Íbamos a sonreír y a tenerlo todo. Nos lo merecíamos todo y estudiábamos pensando en esa recompensa que nos habían prometido por ser nosotros. Nos creímos que habíamos tenido la suerte de nacer en el lugar perfecto mientras sentíamos compasión por África y esperábamos el momento de darnos el chapuzón en nuestra piscina, conducir nuestro deportivo, ver brillar la piel de nuestra pareja y valorar esos como nuestros objetivos. "Tener o ser" es un libro que sólo leímos para las clases de filosofía de BUP.

Así que nos hicimos ingenieros, abogados, médicos, profesores, investigadores, físicos como los que habían llegado a la luna cuando casi no habíamos nacido.

La primera bofetada llegó cuando, casi donde creímos que era el final del camino, había demasiada gente. Nuestro título debajo del brazo era la axila de los demás. Nos devoramos dos máster. Aprendimos idiomas. Algunos hasta se pusieron serios cuando no sabían elegir entre la camisa de cuadros con la que iban a oir los discos de Nirvana, la corbata del último traje o esos tacones que acompañan a la camisa blanca y el pantalón negro de alguna voraz mujer trabajadora.

Hicimos deporte. La mayoría dejó de fumar. Rellenamos las clínicas para blanquearnos los dientes y la depilación láser bajó de precio. Todavía existían días en los que el Hola era un lugar donde podría aparecer nuestra casa.

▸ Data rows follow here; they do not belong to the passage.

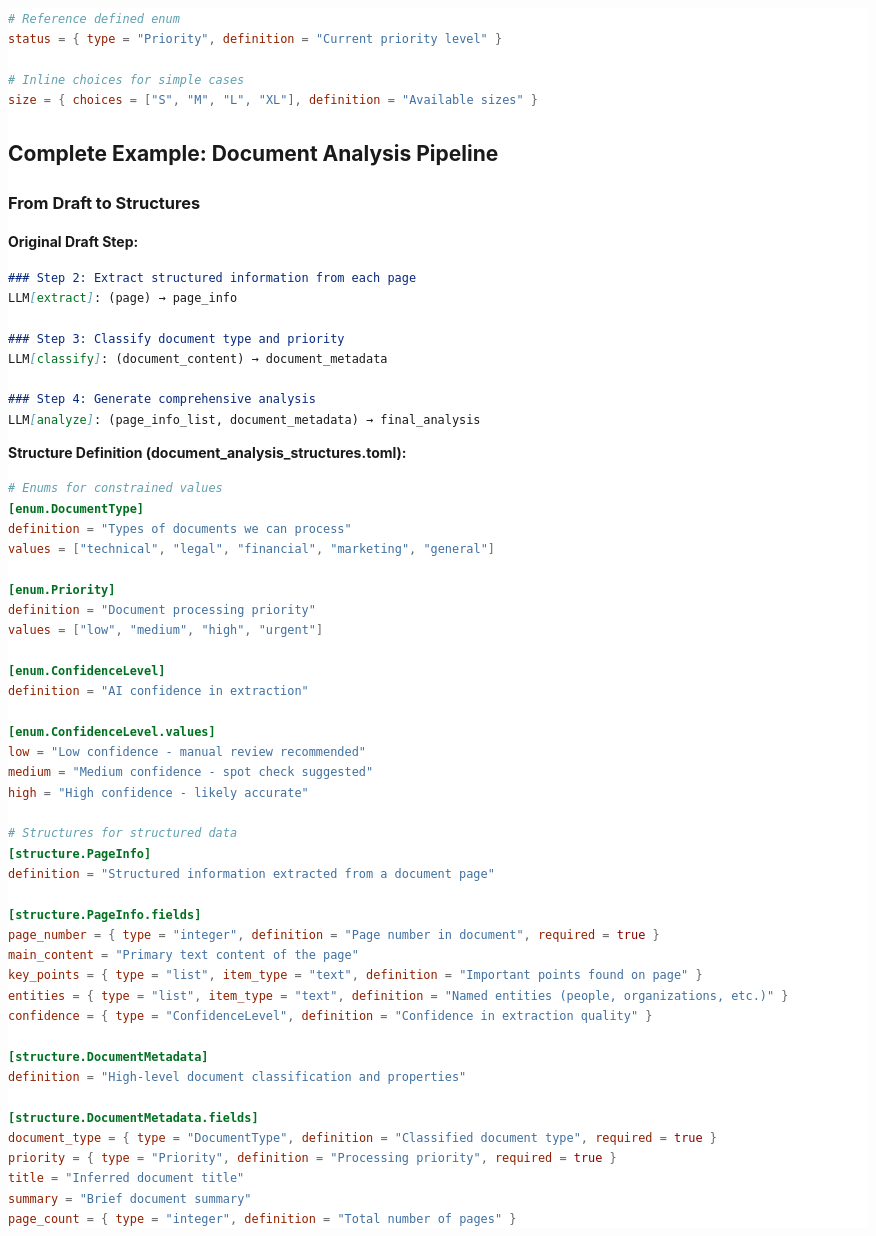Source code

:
 ```toml
# Reference defined enum
status = { type = "Priority", definition = "Current priority level" }

# Inline choices for simple cases
size = { choices = ["S", "M", "L", "XL"], definition = "Available sizes" }
```

## Complete Example: Document Analysis Pipeline

### From Draft to Structures

**Original Draft Step:**
```markdown
### Step 2: Extract structured information from each page
LLM[extract]: (page) → page_info

### Step 3: Classify document type and priority
LLM[classify]: (document_content) → document_metadata

### Step 4: Generate comprehensive analysis
LLM[analyze]: (page_info_list, document_metadata) → final_analysis
```

**Structure Definition (document_analysis_structures.toml):**

```toml
# Enums for constrained values
[enum.DocumentType]
definition = "Types of documents we can process"
values = ["technical", "legal", "financial", "marketing", "general"]

[enum.Priority]
definition = "Document processing priority"
values = ["low", "medium", "high", "urgent"]

[enum.ConfidenceLevel]
definition = "AI confidence in extraction"

[enum.ConfidenceLevel.values]
low = "Low confidence - manual review recommended"
medium = "Medium confidence - spot check suggested"  
high = "High confidence - likely accurate"

# Structures for structured data
[structure.PageInfo]
definition = "Structured information extracted from a document page"

[structure.PageInfo.fields]
page_number = { type = "integer", definition = "Page number in document", required = true }
main_content = "Primary text content of the page"
key_points = { type = "list", item_type = "text", definition = "Important points found on page" }
entities = { type = "list", item_type = "text", definition = "Named entities (people, organizations, etc.)" }
confidence = { type = "ConfidenceLevel", definition = "Confidence in extraction quality" }

[structure.DocumentMetadata]
definition = "High-level document classification and properties"

[structure.DocumentMetadata.fields]
document_type = { type = "DocumentType", definition = "Classified document type", required = true }
priority = { type = "Priority", definition = "Processing priority", required = true }
title = "Inferred document title"
summary = "Brief document summary"
page_count = { type = "integer", definition = "Total number of pages" }
```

Creímos que ese primer trabajo era un lugar transitorio, un trampolín hacia la verdad de la perfección por la que habíamos luchado y aquella chica de largas piernas un trampolín hacia nuestra perfecta media naranja. Aquel buen muchacho que tanto te quería era el entretenimiento hacia un muchacho mejor. Indeterminado, pero mejor.

Y un día nos dimos cuenta que no era así. Apareció un monstruo de siete cabezas echando hipotecas subprime por la boca. Ni siquiera nos habían contado la posibilidad de que nada pudiera reventar, que nadie nos abandonase, que ese trabajo transitorio fuera eterno o que fuera el último. Nadie nos enseñó a tener que conformarnos porque nos dijeron que podíamos subir hasta la cima de la montaña que nos mereciéramos y que los que se quedaban por el camino eran perdedores. Ninguno quisimos perder pero tuvimos que aprender a perder.

Si es que perder era eso.

Pero no lo es.

 Es cierto que los sueños de una generación se han roto en mil pedazos, que doctorados en matemáticas ponen una loncha de queso en medio de un Big Mac y que los ricos y los nobles están viviendo una nueva edad media con sus latifundios capitalistas. Recibo llamadas llenas de resignación que me preguntan el lugar donde está la meta que les prometieron que iban a cruzar, el final feliz de la comedia romántica que debía ser su vida. Recibo mensajes que supuran tedio y me dejaron mil veces por no ser quien quise o debí de ser.

Perder es creer que esa es la única opción, la única forma de ser feliz y que si la perfección, como un blanco nuclear, no llega, entonces todo lo que queda es negro.

En mis momentos más felices no aparecen coches caros ni casas grandes. Nunca sueño con trabajos en empresas infinitas. Eso lo puedo asegurar. Aparecen los calambres de los abrazos y la paz de las miradas cómplices. Aparecen los pequeños triunfos con mis compañeros del curro, que no del trabajo. Aparece la sensación del viento en la cara. Aparece la voz de mi madre y una rabieta de mi sobrina. Aparece, incluso, el agua de la ducha golpeando donde empieza el cuello.

Aparece ese día en el que empecé a pensar que, como un jugador de tercera que no acepta una oferta de un equipo de champions, la imperfección es la base de la felicidad o que la perfección era otra cosa mucho menos cuantificable.